Franklin L. Dodge, Jr. (July 29, 1891 November 26, 1968) was a Bureau of Investigation agent in the early 1920s who had an affair with Imogene Remus, the wife of millionaire bootlegger George Remus.[1]

Franklin L. Dodge, Jr. was born in Lansing, Michigan in 1891. His father, Franklin L. Dodge, Sr. was a prominent lawyer and businessman who served two terms as a representative in the Michigan State Legislature and made several unsuccessful bids for higher office as a Democrat. Dodge, Jr. joined the Bureau of Investigation, forerunner of today's F.B.I.

While an agent, Dodge was credited for the investigation that led to the conviction of the "Savannah Four", a ring of bootleggers led by Willie Haar. He proceeded to conduct an undercover investigation of the corrupt practices of Albert Sartain, warden of the Atlanta Federal Prison, who was removed and convicted. It was during this investigation that he met George Remus, a millionaire bootlegger from Cincinnati who had entered the Atlanta Federal Prison in 1924. Soon after, Dodge resigned from the Bureau and began an affair with Remus' wife Imogene, who had been given power of attorney to manage Remus' many holdings. Dodge convinced Imogene to begin liquidating her husband's assets and hide as much money as possible. They also sold Remus's huge Fleischmann distillery, and gave Remus only $100 of the multimillion-dollar empire he created. To protect themselves, they then tried to have Remus deported. When that failed, they paid a hitman $15,000 to kill Remus, which also failed.[2] The controversy became public when Congressman Fiorello La Guardia, a fierce opponent of Prohibition, detailed records of these transactions on the floor of Congress in March 1926 as an example of how bootlegging profits were corrupting law enforcement. In October 1927, six months after he was released from prison, Remus shot Imogene to death in broad daylight in a Cincinnati park. During the murder trial, Remus defended himself by making Dodge and his deceased wife the villains of the tragedy and secured his acquittal by reason of temporary insanity.

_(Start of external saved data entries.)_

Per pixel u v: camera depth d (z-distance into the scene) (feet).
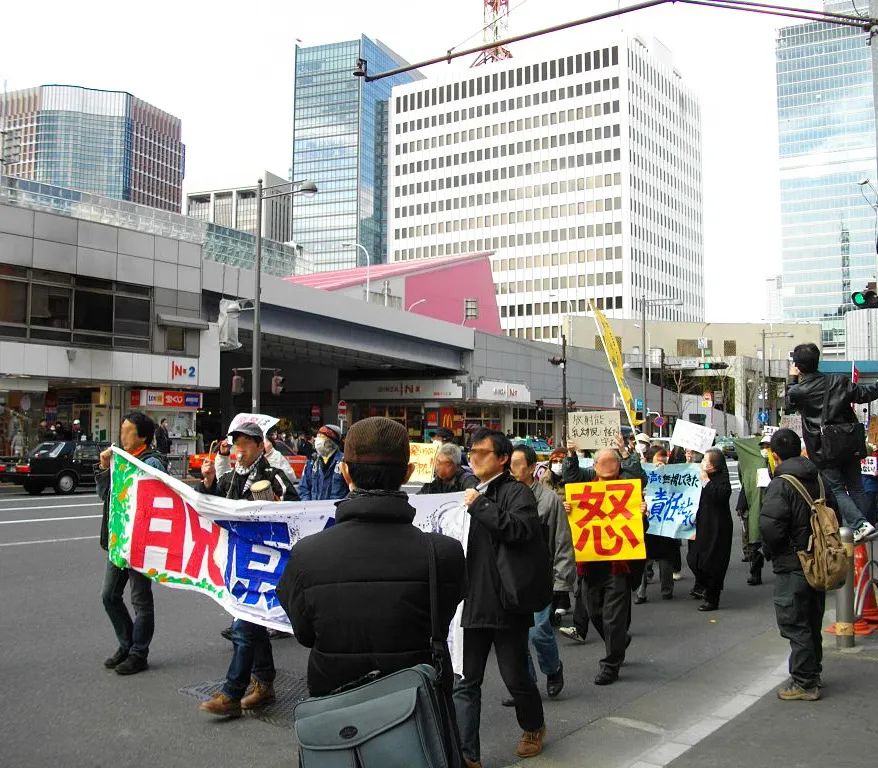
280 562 18.11
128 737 16.84
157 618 27.81
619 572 21.63
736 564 44.50
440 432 36.81
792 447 20.18
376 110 578.25
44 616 27.09
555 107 412.98
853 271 579.89
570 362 211.82
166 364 114.93
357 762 8.16
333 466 26.99
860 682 20.99
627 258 391.86
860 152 581.53
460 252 431.43
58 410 109.91
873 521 29.30
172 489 19.11
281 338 135.85
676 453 49.39
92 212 109.60
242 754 16.05
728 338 289.12
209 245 130.21
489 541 15.53
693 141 480.64
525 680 15.83
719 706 19.60
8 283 98.68
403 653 8.93
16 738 16.66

Now outside the public eye, Dodge lived the rest of his life in Michigan, where he worked for the Michigan Liquor Control Commission after the end of Prohibition. He eventually married. He died in 1968 and is buried in Lansing, Michigan.

References

  1. Abbott, Karen (9 August 2019). "The Bluestocking Lawyer vs. The Bootleg King". CrimeReads. lithub.com. Retrieved 12 August 2019.
  2. Haunted Cincinnati and Southwest Ohio by Jeff Morris, Michael A. Morris; Arcadia Publishing, 2009

Sources

  • Brown, Dorothy M. Mabel Walker Willebrandt: A Study of Power, Loyalty, and Law. Knoxville, TN: University of Tennessee Press, 1984.
  • Congressional Record-House, March 24, 1926: 6174-76; July 3, 1926: 13012-15.
  • Rosenberg, Albert and Cindy Armstrong, The American Gladiators: Taft Versus Remus. Hemet, CA: Aimwell Press, 1995.